L’annonce a été saluée par la Bourse de Tokyo. Le LDP a élu M. Fumio Kishida, un ancien ministre des Affaires étrangères, président pour conduire le parti lors des élections à la chambre basse en octobre. M. Kishida a promis de se détourner des politiques de déréglementation de ses prédécesseurs. Cependant, la restauration de la confiance dans le gouvernement ne sera pas chose aisée compte tenu de la faiblesse du système de santé japonais et des contraintes institutionnelles. Le risque est celui d’un retour à une valse des premiers ministres, ceux-ci ne se maintenant pas plus d’un an au pouvoir.
Quel que soit le nouveau Premier ministre, l’orientation de la politique budgétaire va probablement rester très accommodante malgré la détérioration des comptes publics. La dette publique représente actuellement près de 240 % du PIB. Cette politique s’appuie sur le soutien de la Banque du Japon, qui achète autant d’emprunts d’État (JGB) que nécessaire pour maintenir le rendement des JGB à 10 ans autour de 0 %. La BoJ a fixé la cible officielle d’inflation à 2 %, mais il ne lui reste guère d’instruments pour atteindre cet objectif. En fait, le Japon compte parmi les rares pays industrialisés à ne pas avoir connu une hausse substantielle de l’inflation ces derniers mois.

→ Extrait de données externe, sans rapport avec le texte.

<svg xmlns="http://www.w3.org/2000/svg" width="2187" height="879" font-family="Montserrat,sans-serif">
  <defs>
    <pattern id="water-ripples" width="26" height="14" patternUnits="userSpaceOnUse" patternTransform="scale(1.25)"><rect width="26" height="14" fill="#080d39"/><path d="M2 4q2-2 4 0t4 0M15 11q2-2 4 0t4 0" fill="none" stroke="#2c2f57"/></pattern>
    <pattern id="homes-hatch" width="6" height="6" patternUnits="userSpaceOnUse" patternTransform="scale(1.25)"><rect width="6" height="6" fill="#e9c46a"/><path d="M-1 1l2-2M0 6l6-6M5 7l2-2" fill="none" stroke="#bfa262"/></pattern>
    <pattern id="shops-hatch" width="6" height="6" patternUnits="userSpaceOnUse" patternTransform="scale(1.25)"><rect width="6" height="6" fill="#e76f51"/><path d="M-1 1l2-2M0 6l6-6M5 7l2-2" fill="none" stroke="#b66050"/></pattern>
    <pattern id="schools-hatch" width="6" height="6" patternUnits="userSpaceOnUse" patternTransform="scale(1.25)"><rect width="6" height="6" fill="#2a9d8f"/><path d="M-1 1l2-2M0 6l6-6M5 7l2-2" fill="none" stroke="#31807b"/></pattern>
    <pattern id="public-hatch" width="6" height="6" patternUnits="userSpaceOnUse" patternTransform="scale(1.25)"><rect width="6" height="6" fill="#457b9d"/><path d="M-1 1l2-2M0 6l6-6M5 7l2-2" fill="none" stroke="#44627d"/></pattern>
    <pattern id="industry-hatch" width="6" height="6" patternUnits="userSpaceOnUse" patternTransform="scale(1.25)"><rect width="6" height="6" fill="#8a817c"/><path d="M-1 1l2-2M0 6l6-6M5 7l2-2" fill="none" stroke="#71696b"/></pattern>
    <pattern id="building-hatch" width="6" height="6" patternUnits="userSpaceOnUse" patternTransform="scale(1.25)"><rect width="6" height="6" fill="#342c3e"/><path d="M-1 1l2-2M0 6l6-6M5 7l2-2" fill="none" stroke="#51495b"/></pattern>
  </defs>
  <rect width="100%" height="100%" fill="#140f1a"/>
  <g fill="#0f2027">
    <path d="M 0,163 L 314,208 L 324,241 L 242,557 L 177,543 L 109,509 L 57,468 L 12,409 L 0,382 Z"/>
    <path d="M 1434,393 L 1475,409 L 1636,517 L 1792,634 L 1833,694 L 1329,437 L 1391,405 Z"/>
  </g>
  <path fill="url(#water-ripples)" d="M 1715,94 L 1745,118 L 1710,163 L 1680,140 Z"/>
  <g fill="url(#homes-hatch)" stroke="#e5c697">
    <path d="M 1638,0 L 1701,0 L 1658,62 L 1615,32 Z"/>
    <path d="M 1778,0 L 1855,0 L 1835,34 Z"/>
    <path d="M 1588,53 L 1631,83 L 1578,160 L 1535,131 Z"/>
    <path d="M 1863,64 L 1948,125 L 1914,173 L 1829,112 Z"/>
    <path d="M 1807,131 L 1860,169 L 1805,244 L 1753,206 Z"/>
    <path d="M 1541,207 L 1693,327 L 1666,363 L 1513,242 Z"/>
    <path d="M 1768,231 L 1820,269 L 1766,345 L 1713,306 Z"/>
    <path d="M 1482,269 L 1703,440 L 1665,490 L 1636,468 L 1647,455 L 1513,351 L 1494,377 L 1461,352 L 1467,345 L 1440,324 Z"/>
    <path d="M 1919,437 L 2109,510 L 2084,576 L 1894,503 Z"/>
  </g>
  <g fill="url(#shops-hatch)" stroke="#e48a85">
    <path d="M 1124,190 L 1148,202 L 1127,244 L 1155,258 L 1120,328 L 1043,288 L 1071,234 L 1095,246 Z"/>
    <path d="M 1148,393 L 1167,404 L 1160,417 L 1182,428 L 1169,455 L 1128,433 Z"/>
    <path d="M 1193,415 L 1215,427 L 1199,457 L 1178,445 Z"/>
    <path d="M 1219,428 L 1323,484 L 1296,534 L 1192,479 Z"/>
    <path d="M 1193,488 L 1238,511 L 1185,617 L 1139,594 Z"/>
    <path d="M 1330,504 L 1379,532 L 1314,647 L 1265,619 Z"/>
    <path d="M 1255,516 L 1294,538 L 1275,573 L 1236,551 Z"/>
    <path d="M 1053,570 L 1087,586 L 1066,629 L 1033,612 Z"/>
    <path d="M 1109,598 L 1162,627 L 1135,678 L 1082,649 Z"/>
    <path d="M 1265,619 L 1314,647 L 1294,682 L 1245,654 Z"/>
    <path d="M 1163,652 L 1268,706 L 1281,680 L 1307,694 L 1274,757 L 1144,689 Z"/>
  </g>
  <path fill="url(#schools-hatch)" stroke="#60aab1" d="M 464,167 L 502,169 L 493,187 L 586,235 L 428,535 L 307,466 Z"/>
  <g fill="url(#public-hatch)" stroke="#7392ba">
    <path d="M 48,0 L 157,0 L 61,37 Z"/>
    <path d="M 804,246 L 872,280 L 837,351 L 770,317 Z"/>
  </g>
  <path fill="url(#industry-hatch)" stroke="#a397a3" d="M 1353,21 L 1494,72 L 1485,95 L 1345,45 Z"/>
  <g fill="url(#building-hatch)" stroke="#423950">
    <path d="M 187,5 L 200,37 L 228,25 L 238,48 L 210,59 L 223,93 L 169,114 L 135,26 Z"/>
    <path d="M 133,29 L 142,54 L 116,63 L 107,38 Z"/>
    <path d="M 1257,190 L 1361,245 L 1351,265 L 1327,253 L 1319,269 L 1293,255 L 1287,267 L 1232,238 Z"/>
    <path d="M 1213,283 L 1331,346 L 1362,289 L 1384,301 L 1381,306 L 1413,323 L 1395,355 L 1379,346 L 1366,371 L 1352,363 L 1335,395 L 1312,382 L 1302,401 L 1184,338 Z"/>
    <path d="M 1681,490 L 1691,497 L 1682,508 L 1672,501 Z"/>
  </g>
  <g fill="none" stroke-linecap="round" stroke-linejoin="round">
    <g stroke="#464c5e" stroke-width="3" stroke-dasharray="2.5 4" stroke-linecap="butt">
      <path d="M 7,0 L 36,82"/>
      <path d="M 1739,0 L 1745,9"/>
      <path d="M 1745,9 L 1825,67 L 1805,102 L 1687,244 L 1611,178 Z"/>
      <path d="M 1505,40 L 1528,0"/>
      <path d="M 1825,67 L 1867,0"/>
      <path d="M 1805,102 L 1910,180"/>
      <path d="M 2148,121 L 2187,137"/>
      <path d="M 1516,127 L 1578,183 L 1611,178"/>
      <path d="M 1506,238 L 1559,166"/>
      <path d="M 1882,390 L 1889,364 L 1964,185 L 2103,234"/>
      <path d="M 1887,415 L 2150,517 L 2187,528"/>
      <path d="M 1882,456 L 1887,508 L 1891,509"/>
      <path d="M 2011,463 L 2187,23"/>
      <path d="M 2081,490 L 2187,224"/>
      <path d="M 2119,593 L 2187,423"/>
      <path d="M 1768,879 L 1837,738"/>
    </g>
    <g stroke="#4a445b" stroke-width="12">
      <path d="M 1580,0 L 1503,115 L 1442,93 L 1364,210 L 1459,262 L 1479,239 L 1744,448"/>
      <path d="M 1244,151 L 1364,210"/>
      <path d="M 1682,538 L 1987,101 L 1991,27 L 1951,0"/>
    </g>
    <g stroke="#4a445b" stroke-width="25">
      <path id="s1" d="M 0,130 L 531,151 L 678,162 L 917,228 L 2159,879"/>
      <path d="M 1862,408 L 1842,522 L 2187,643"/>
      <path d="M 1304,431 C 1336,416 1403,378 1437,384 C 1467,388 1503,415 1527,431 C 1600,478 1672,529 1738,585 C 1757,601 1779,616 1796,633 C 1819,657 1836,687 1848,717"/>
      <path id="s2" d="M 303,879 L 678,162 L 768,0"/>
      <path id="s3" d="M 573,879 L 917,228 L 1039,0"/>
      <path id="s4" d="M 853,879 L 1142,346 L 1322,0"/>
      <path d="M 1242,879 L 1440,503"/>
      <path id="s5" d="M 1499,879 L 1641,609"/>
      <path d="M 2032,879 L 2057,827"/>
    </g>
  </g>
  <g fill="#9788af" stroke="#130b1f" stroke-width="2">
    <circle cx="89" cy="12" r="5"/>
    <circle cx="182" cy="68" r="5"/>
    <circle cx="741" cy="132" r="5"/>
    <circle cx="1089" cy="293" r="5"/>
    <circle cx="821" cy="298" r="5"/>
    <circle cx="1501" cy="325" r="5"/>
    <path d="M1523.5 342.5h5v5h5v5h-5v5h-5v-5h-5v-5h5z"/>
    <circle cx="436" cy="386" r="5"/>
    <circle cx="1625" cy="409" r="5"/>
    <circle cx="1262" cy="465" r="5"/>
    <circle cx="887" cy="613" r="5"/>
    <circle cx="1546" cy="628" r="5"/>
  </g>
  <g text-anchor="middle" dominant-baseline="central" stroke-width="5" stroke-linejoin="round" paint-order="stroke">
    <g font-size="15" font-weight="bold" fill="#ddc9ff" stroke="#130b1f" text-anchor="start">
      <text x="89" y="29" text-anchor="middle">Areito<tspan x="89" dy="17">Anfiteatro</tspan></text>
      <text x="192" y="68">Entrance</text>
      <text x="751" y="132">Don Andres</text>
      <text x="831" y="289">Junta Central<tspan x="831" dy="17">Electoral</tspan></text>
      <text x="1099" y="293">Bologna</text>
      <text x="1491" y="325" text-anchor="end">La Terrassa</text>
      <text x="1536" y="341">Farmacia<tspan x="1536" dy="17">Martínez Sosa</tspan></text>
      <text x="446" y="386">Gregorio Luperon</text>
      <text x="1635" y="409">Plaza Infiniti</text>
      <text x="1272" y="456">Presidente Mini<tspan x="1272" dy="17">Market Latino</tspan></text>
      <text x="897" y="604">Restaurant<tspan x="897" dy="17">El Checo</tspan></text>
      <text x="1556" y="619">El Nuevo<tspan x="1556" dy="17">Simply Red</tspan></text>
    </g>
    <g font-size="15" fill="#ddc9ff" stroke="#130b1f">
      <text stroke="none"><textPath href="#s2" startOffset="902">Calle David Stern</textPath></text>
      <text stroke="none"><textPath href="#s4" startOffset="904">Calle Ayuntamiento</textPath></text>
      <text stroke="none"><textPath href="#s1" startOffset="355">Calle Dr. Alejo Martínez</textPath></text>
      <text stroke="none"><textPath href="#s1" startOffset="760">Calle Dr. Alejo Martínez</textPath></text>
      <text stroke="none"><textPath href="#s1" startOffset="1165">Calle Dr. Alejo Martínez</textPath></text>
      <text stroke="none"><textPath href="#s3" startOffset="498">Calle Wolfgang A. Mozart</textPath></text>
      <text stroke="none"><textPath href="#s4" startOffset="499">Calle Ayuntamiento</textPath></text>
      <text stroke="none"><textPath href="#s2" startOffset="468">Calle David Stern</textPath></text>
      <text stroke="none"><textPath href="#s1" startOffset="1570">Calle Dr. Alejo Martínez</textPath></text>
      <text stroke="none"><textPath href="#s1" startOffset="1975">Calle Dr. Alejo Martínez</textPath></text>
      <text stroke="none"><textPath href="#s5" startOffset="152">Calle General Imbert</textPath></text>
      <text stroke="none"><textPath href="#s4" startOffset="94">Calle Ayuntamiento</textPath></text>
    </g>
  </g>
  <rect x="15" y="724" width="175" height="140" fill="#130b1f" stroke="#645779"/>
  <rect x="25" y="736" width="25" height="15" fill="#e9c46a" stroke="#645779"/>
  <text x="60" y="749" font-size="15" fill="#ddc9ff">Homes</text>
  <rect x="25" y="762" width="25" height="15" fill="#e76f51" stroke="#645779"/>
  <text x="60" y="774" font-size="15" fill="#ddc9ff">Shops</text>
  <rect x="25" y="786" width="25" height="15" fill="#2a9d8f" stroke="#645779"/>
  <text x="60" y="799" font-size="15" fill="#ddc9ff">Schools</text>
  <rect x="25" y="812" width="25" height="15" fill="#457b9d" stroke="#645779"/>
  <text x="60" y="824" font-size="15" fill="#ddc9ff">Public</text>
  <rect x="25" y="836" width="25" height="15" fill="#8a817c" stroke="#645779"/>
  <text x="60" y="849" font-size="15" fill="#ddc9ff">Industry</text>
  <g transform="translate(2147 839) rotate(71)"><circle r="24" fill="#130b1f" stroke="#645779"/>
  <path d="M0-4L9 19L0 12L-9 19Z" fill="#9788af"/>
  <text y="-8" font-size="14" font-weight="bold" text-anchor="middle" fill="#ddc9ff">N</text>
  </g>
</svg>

Une reprise vigoureuse en 2022-2023
L’économie devrait connaître un solide rebond au T4 : les restrictions sanitaires pourraient en effet être levées en raison de la baisse sensible des nouvelles contaminations. Cependant, l’accélération de la consommation va probablement tourner court, car les salaires devraient rester très modérés. En 2021, les exportations devraient demeurer le principal moteur du redressement de l’activité, grâce à la reprise en cours chez les principaux partenaires commerciaux, comme les États-Unis, la Chine et d’autres pays de l’est et du sud-est asiatiques.
De plus, les perturbations de la chaîne d’approvisionnement devraient s’atténuer l’année prochaine. Au plan intérieur, l’activité économique sera soutenue par une politique budgétaire expansionniste, probablement centrée sur le numérique et la croissance verte. Par ailleurs, l’amélioration de la situation financière du secteur des entreprises, conjuguée au redressement de l’activité industrielle mondiale, devrait stimuler l’investissement des entreprises. Pour autant, l’inflation ne dépasserait pas 0,5 %.